→ **WHAT IS NEEDED**:
For this exercise, print all of the entries exactly as given.

→ **Excerpts from a dataset**:

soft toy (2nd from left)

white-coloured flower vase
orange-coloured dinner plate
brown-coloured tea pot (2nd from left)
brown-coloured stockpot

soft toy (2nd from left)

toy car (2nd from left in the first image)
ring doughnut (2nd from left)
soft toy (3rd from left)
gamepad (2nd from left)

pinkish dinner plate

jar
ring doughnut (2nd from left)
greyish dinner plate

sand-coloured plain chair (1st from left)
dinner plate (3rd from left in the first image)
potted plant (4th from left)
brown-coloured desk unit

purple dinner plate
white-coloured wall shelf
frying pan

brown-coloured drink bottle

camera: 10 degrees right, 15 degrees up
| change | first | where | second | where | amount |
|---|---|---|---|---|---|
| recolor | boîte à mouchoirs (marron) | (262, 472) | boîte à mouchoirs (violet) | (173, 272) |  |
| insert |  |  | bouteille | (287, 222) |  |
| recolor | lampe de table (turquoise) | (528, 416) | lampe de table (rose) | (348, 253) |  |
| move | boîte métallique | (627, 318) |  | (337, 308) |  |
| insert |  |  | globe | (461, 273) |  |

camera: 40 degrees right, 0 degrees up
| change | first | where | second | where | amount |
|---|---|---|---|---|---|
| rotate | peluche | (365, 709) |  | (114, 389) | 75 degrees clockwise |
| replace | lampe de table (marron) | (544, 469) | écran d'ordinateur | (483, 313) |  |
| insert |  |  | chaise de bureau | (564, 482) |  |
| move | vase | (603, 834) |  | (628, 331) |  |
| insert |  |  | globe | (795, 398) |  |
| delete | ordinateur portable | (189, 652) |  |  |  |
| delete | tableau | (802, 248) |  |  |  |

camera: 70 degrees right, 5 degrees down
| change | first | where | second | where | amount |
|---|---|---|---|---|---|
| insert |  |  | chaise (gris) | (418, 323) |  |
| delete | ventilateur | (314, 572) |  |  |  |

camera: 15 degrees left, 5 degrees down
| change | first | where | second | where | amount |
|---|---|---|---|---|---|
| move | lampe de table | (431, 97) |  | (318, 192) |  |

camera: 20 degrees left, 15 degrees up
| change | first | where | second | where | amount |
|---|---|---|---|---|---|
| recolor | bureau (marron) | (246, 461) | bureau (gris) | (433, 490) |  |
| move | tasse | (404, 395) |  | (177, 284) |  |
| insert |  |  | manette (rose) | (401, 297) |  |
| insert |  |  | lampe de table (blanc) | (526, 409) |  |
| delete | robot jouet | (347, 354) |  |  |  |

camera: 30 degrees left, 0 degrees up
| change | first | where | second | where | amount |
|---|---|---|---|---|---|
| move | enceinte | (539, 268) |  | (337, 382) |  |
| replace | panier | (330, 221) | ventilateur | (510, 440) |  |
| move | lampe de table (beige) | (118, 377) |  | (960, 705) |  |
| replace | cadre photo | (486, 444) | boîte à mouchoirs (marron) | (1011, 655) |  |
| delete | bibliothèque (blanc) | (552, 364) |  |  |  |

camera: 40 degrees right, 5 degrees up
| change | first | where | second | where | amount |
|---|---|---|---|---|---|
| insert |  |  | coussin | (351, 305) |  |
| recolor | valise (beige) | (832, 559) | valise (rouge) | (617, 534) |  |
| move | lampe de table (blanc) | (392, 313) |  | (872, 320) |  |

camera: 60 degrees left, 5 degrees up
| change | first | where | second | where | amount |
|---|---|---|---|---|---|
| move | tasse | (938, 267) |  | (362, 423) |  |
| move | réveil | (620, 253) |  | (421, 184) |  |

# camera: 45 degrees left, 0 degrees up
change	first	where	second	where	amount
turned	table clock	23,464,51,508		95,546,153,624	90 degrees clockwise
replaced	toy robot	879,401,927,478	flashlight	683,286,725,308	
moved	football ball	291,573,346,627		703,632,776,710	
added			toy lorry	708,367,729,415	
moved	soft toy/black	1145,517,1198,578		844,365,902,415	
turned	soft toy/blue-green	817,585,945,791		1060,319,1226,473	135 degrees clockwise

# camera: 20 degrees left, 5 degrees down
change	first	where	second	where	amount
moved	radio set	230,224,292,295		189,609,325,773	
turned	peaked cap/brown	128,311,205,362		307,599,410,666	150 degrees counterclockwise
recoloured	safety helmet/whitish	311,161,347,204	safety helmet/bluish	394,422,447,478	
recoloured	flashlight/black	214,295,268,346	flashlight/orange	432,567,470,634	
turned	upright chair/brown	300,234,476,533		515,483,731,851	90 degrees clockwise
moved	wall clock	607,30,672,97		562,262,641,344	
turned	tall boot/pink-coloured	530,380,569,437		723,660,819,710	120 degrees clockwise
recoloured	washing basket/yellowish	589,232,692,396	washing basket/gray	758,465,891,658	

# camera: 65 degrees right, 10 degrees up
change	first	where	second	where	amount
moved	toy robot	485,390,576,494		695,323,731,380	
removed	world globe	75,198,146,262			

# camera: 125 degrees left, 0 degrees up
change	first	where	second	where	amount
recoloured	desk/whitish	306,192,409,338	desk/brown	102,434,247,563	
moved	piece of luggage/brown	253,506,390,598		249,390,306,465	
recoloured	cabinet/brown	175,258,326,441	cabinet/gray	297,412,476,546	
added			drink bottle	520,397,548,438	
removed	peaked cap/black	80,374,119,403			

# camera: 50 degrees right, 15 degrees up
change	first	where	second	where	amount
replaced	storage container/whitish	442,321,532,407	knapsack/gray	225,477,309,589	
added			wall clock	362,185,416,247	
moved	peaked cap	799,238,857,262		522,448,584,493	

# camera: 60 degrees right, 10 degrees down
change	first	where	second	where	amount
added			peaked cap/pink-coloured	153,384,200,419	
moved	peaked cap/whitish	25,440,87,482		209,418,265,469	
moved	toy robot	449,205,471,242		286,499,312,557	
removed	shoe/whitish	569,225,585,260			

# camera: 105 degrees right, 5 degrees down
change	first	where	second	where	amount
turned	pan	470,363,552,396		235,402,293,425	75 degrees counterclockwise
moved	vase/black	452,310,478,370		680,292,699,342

→ **SOLUTION BELOW**:
soft toy (2nd from left)

white-coloured flower vase
orange-coloured dinner plate
brown-coloured tea pot (2nd from left)
brown-coloured stockpot

soft toy (2nd from left)

toy car (2nd from left in the first image)
ring doughnut (2nd from left)
soft toy (3rd from left)
gamepad (2nd from left)

pinkish dinner plate

jar
ring doughnut (2nd from left)
greyish dinner plate

sand-coloured plain chair (1st from left)
dinner plate (3rd from left in the first image)
potted plant (4th from left)
brown-coloured desk unit

purple dinner plate
white-coloured wall shelf
frying pan

brown-coloured drink bottle

camera: 10 degrees right, 15 degrees up
| change | first | where | second | where | amount |
|---|---|---|---|---|---|
| recolor | boîte à mouchoirs (marron) | (262, 472) | boîte à mouchoirs (violet) | (173, 272) |  |
| insert |  |  | bouteille | (287, 222) |  |
| recolor | lampe de table (turquoise) | (528, 416) | lampe de table (rose) | (348, 253) |  |
| move | boîte métallique | (627, 318) |  | (337, 308) |  |
| insert |  |  | globe | (461, 273) |  |

camera: 40 degrees right, 0 degrees up
| change | first | where | second | where | amount |
|---|---|---|---|---|---|
| rotate | peluche | (365, 709) |  | (114, 389) | 75 degrees clockwise |
| replace | lampe de table (marron) | (544, 469) | écran d'ordinateur | (483, 313) |  |
| insert |  |  | chaise de bureau | (564, 482) |  |
| move | vase | (603, 834) |  | (628, 331) |  |
| insert |  |  | globe | (795, 398) |  |
| delete | ordinateur portable | (189, 652) |  |  |  |
| delete | tableau | (802, 248) |  |  |  |

camera: 70 degrees right, 5 degrees down
| change | first | where | second | where | amount |
|---|---|---|---|---|---|
| insert |  |  | chaise (gris) | (418, 323) |  |
| delete | ventilateur | (314, 572) |  |  |  |

camera: 15 degrees left, 5 degrees down
| change | first | where | second | where | amount |
|---|---|---|---|---|---|
| move | lampe de table | (431, 97) |  | (318, 192) |  |

camera: 20 degrees left, 15 degrees up
| change | first | where | second | where | amount |
|---|---|---|---|---|---|
| recolor | bureau (marron) | (246, 461) | bureau (gris) | (433, 490) |  |
| move | tasse | (404, 395) |  | (177, 284) |  |
| insert |  |  | manette (rose) | (401, 297) |  |
| insert |  |  | lampe de table (blanc) | (526, 409) |  |
| delete | robot jouet | (347, 354) |  |  |  |

camera: 30 degrees left, 0 degrees up
| change | first | where | second | where | amount |
|---|---|---|---|---|---|
| move | enceinte | (539, 268) |  | (337, 382) |  |
| replace | panier | (330, 221) | ventilateur | (510, 440) |  |
| move | lampe de table (beige) | (118, 377) |  | (960, 705) |  |
| replace | cadre photo | (486, 444) | boîte à mouchoirs (marron) | (1011, 655) |  |
| delete | bibliothèque (blanc) | (552, 364) |  |  |  |

camera: 40 degrees right, 5 degrees up
| change | first | where | second | where | amount |
|---|---|---|---|---|---|
| insert |  |  | coussin | (351, 305) |  |
| recolor | valise (beige) | (832, 559) | valise (rouge) | (617, 534) |  |
| move | lampe de table (blanc) | (392, 313) |  | (872, 320) |  |

camera: 60 degrees left, 5 degrees up
| change | first | where | second | where | amount |
|---|---|---|---|---|---|
| move | tasse | (938, 267) |  | (362, 423) |  |
| move | réveil | (620, 253) |  | (421, 184) |  |

# camera: 45 degrees left, 0 degrees up
change	first	where	second	where	amount
turned	table clock	23,464,51,508		95,546,153,624	90 degrees clockwise
replaced	toy robot	879,401,927,478	flashlight	683,286,725,308	
moved	football ball	291,573,346,627		703,632,776,710	
added			toy lorry	708,367,729,415	
moved	soft toy/black	1145,517,1198,578		844,365,902,415	
turned	soft toy/blue-green	817,585,945,791		1060,319,1226,473	135 degrees clockwise

# camera: 20 degrees left, 5 degrees down
change	first	where	second	where	amount
moved	radio set	230,224,292,295		189,609,325,773	
turned	peaked cap/brown	128,311,205,362		307,599,410,666	150 degrees counterclockwise
recoloured	safety helmet/whitish	311,161,347,204	safety helmet/bluish	394,422,447,478	
recoloured	flashlight/black	214,295,268,346	flashlight/orange	432,567,470,634	
turned	upright chair/brown	300,234,476,533		515,483,731,851	90 degrees clockwise
moved	wall clock	607,30,672,97		562,262,641,344	
turned	tall boot/pink-coloured	530,380,569,437		723,660,819,710	120 degrees clockwise
recoloured	washing basket/yellowish	589,232,692,396	washing basket/gray	758,465,891,658	

# camera: 65 degrees right, 10 degrees up
change	first	where	second	where	amount
moved	toy robot	485,390,576,494		695,323,731,380	
removed	world globe	75,198,146,262			

# camera: 125 degrees left, 0 degrees up
change	first	where	second	where	amount
recoloured	desk/whitish	306,192,409,338	desk/brown	102,434,247,563	
moved	piece of luggage/brown	253,506,390,598		249,390,306,465	
recoloured	cabinet/brown	175,258,326,441	cabinet/gray	297,412,476,546	
added			drink bottle	520,397,548,438	
removed	peaked cap/black	80,374,119,403			

# camera: 50 degrees right, 15 degrees up
change	first	where	second	where	amount
replaced	storage container/whitish	442,321,532,407	knapsack/gray	225,477,309,589	
added			wall clock	362,185,416,247	
moved	peaked cap	799,238,857,262		522,448,584,493	

# camera: 60 degrees right, 10 degrees down
change	first	where	second	where	amount
added			peaked cap/pink-coloured	153,384,200,419	
moved	peaked cap/whitish	25,440,87,482		209,418,265,469	
moved	toy robot	449,205,471,242		286,499,312,557	
removed	shoe/whitish	569,225,585,260			

# camera: 105 degrees right, 5 degrees down
change	first	where	second	where	amount
turned	pan	470,363,552,396		235,402,293,425	75 degrees counterclockwise
moved	vase/black	452,310,478,370		680,292,699,342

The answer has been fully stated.